- What to produce: Pictures aside, repeat every entry exactly.
━━━━━━━━━━━━━━━━
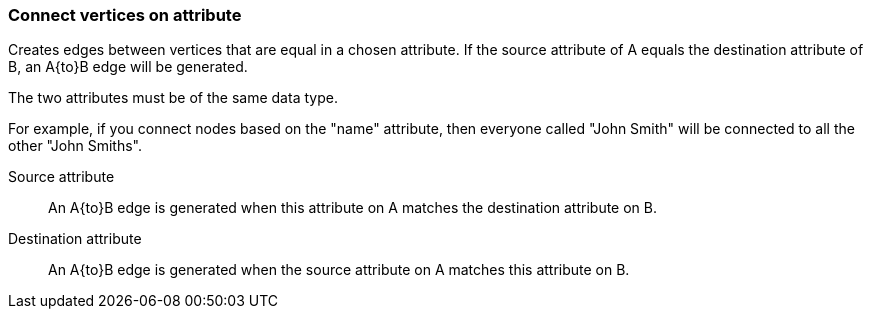 ### Connect vertices on attribute

Creates edges between vertices that are equal in a chosen attribute. If the source attribute of A
equals the destination attribute of B, an A{to}B edge will be generated.

The two attributes must be of the same data type.

For example, if you connect nodes based on the "name" attribute, then everyone called "John
Smith" will be connected to all the other "John Smiths".

====
[p-fromattr]#Source attribute#::
An A{to}B edge is generated when this attribute on A matches the destination attribute on B.

[p-toattr]#Destination attribute#::
An A{to}B edge is generated when the source attribute on A matches this attribute on B.
====
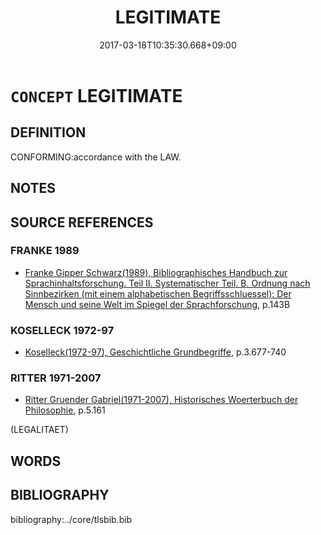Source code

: # -*- mode: mandoku-tls-view -*-
#+TITLE: LEGITIMATE
#+DATE: 2017-03-18T10:35:30.668+09:00        
#+STARTUP: content
* =CONCEPT= LEGITIMATE
:PROPERTIES:
:CUSTOM_ID: uuid-46134816-948d-4b21-8cee-ffbdefa9be45
:SYNONYM+:  LEGALITY
:SYNONYM+:  LEGAL
:SYNONYM+:  LAWFUL
:SYNONYM+:  LICIT
:SYNONYM+:  LEGALIZED
:SYNONYM+:  AUTHORIZED
:SYNONYM+:  PERMITTED
:SYNONYM+:  PERMISSIBLE
:SYNONYM+:  ALLOWABLE
:SYNONYM+:  ALLOWED
:SYNONYM+:  ADMISSIBLE
:SYNONYM+:  SANCTIONED
:SYNONYM+:  APPROVED
:SYNONYM+:  LICENSED
:SYNONYM+:  STATUTORY
:SYNONYM+:  CONSTITUTIONAL
:SYNONYM+:  INFORMAL LEGIT
:SYNONYM+:  STREET LEGAL
:TR_ZH: 合法
:END:
** DEFINITION

CONFORMING:accordance with the LAW.

** NOTES

** SOURCE REFERENCES
*** FRANKE 1989
 - [[cite:FRANKE-1989][Franke Gipper Schwarz(1989), Bibliographisches Handbuch zur Sprachinhaltsforschung. Teil II. Systematischer Teil. B. Ordnung nach Sinnbezirken (mit einem alphabetischen Begriffsschluessel): Der Mensch und seine Welt im Spiegel der Sprachforschung]], p.143B

*** KOSELLECK 1972-97
 - [[cite:KOSELLECK-1972-97][Koselleck(1972-97), Geschichtliche Grundbegriffe]], p.3.677-740

*** RITTER 1971-2007
 - [[cite:RITTER-1971-2007][Ritter Gruender Gabriel(1971-2007), Historisches Woerterbuch der Philosophie]], p.5.161
 (LEGALITAET)
** WORDS
   :PROPERTIES:
   :VISIBILITY: children
   :END:
** BIBLIOGRAPHY
bibliography:../core/tlsbib.bib
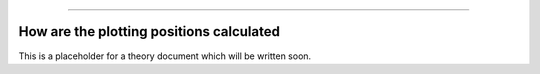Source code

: .. image:: images/logo.png

-------------------------------------

How are the plotting positions calculated
'''''''''''''''''''''''''''''''''''''''''

This is a placeholder for a theory document which will be written soon.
━━━━━━━━━━━━━━━━
- Answer to this task:
 ### Connect vertices on attribute

Creates edges between vertices that are equal in a chosen attribute. If the source attribute of A
equals the destination attribute of B, an A{to}B edge will be generated.

The two attributes must be of the same data type.

For example, if you connect nodes based on the "name" attribute, then everyone called "John
Smith" will be connected to all the other "John Smiths".

====
[p-fromattr]#Source attribute#::
An A{to}B edge is generated when this attribute on A matches the destination attribute on B.

[p-toattr]#Destination attribute#::
An A{to}B edge is generated when the source attribute on A matches this attribute on B.
====
Source code

: # -*- mode: mandoku-tls-view -*-
#+TITLE: LEGITIMATE
#+DATE: 2017-03-18T10:35:30.668+09:00        
#+STARTUP: content
* =CONCEPT= LEGITIMATE
:PROPERTIES:
:CUSTOM_ID: uuid-46134816-948d-4b21-8cee-ffbdefa9be45
:SYNONYM+:  LEGALITY
:SYNONYM+:  LEGAL
:SYNONYM+:  LAWFUL
:SYNONYM+:  LICIT
:SYNONYM+:  LEGALIZED
:SYNONYM+:  AUTHORIZED
:SYNONYM+:  PERMITTED
:SYNONYM+:  PERMISSIBLE
:SYNONYM+:  ALLOWABLE
:SYNONYM+:  ALLOWED
:SYNONYM+:  ADMISSIBLE
:SYNONYM+:  SANCTIONED
:SYNONYM+:  APPROVED
:SYNONYM+:  LICENSED
:SYNONYM+:  STATUTORY
:SYNONYM+:  CONSTITUTIONAL
:SYNONYM+:  INFORMAL LEGIT
:SYNONYM+:  STREET LEGAL
:TR_ZH: 合法
:END:
** DEFINITION

CONFORMING:accordance with the LAW.

** NOTES

** SOURCE REFERENCES
*** FRANKE 1989
 - [[cite:FRANKE-1989][Franke Gipper Schwarz(1989), Bibliographisches Handbuch zur Sprachinhaltsforschung. Teil II. Systematischer Teil. B. Ordnung nach Sinnbezirken (mit einem alphabetischen Begriffsschluessel): Der Mensch und seine Welt im Spiegel der Sprachforschung]], p.143B

*** KOSELLECK 1972-97
 - [[cite:KOSELLECK-1972-97][Koselleck(1972-97), Geschichtliche Grundbegriffe]], p.3.677-740

*** RITTER 1971-2007
 - [[cite:RITTER-1971-2007][Ritter Gruender Gabriel(1971-2007), Historisches Woerterbuch der Philosophie]], p.5.161
 (LEGALITAET)
** WORDS
   :PROPERTIES:
   :VISIBILITY: children
   :END:
** BIBLIOGRAPHY
bibliography:../core/tlsbib.bib
Source code

: .. image:: images/logo.png

-------------------------------------

How are the plotting positions calculated
'''''''''''''''''''''''''''''''''''''''''

This is a placeholder for a theory document which will be written soon.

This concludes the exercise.